THE RECORDS ::
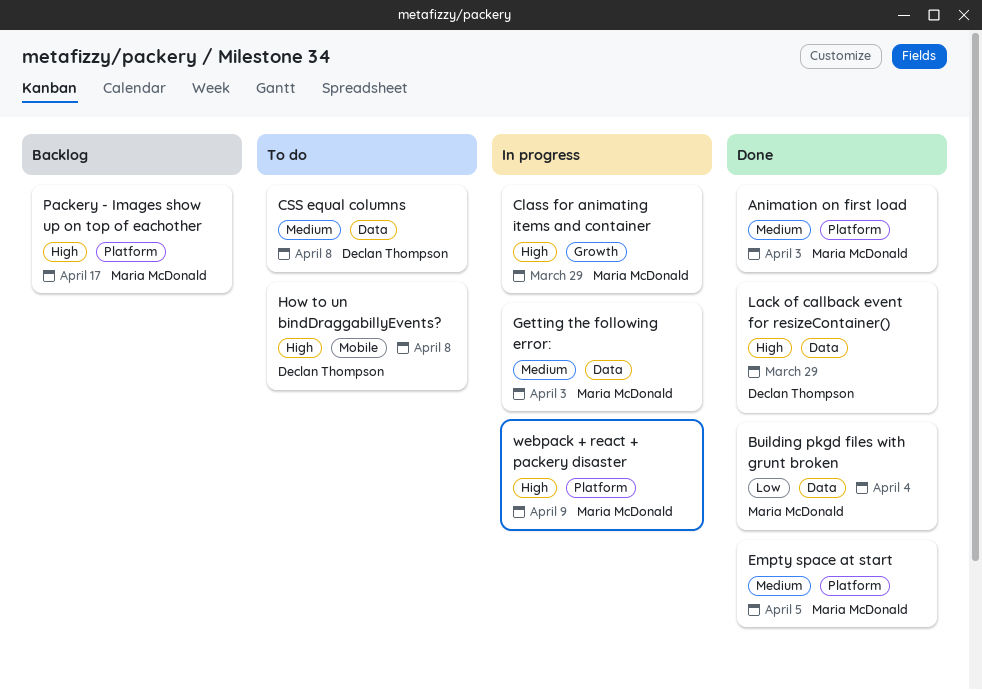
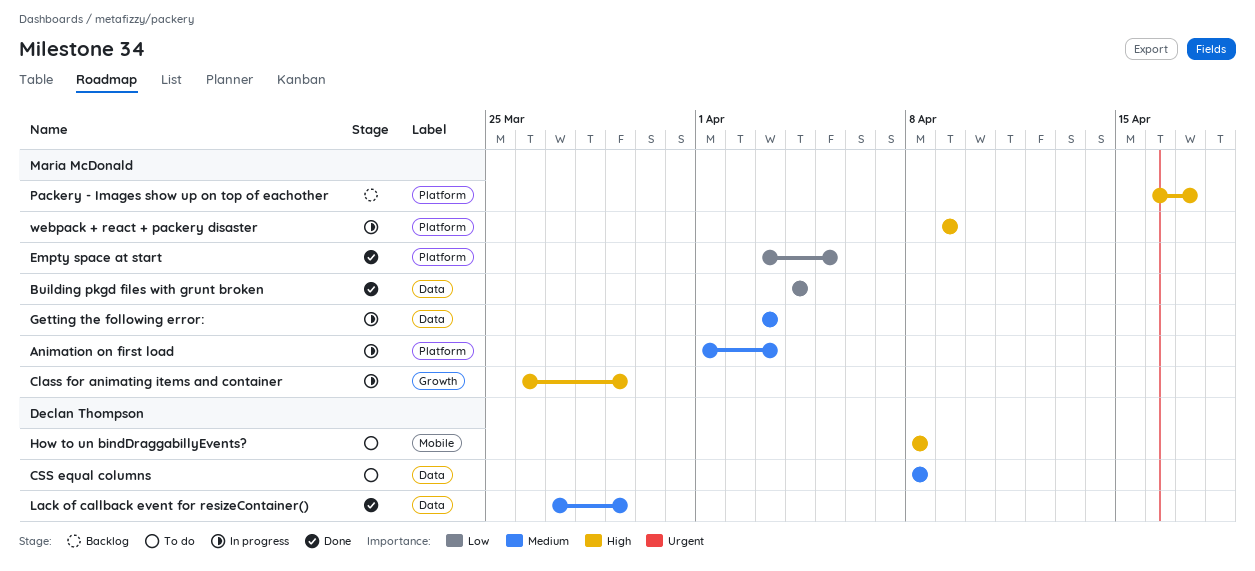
Animation on first load, status: Done -> In progress
Empty space at start, priority: Medium -> Low
Lack of callback event for resizeContainer(), priority: High -> Medium

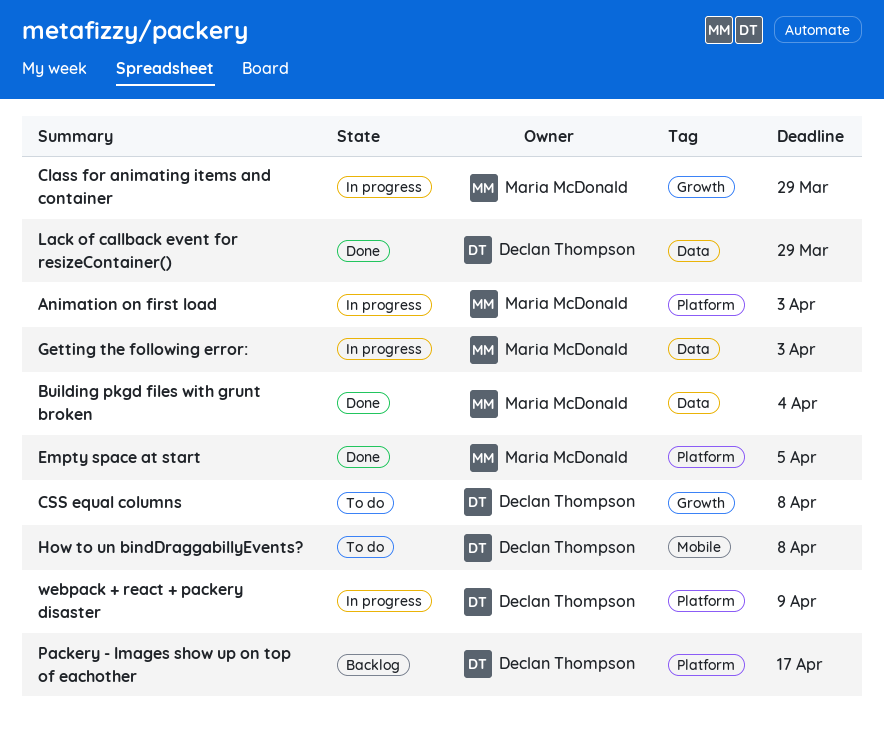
CSS equal columns, label: Data -> Growth
Packery - Images show up on top of eachother, owner: Maria McDonald -> Declan Thompson
webpack + react + packery disaster, owner: Maria McDonald -> Declan Thompson

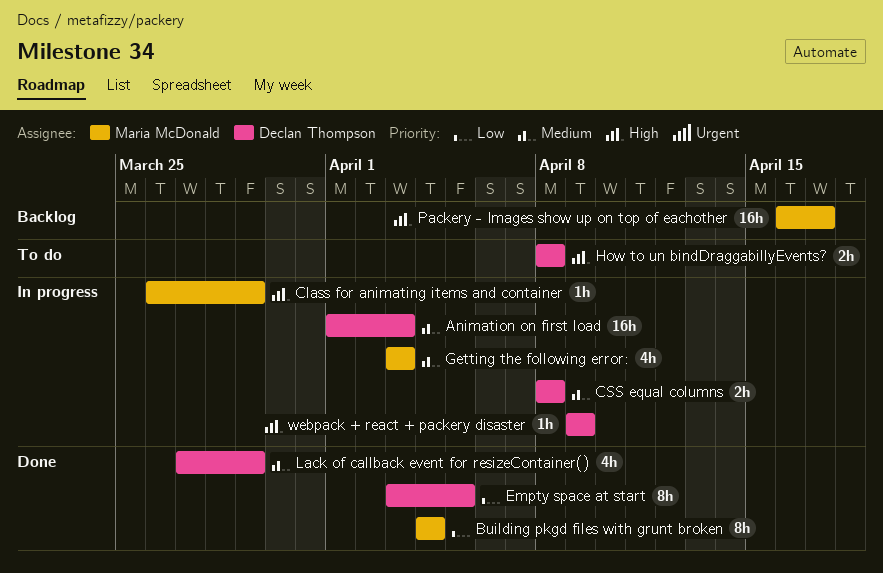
Animation on first load, owner: Maria McDonald -> Declan Thompson
CSS equal columns, status: To do -> In progress
Empty space at start, owner: Maria McDonald -> Declan Thompson
Packery - Images show up on top of eachother, owner: Declan Thompson -> Maria McDonald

ACTION ITEM :: Leaving every picture out, repeat each line of the material exactly.

RESPONSE TO THE TASK ::
Animation on first load, status: Done -> In progress
Empty space at start, priority: Medium -> Low
Lack of callback event for resizeContainer(), priority: High -> Medium

CSS equal columns, label: Data -> Growth
Packery - Images show up on top of eachother, owner: Maria McDonald -> Declan Thompson
webpack + react + packery disaster, owner: Maria McDonald -> Declan Thompson

Animation on first load, owner: Maria McDonald -> Declan Thompson
CSS equal columns, status: To do -> In progress
Empty space at start, owner: Maria McDonald -> Declan Thompson
Packery - Images show up on top of eachother, owner: Declan Thompson -> Maria McDonald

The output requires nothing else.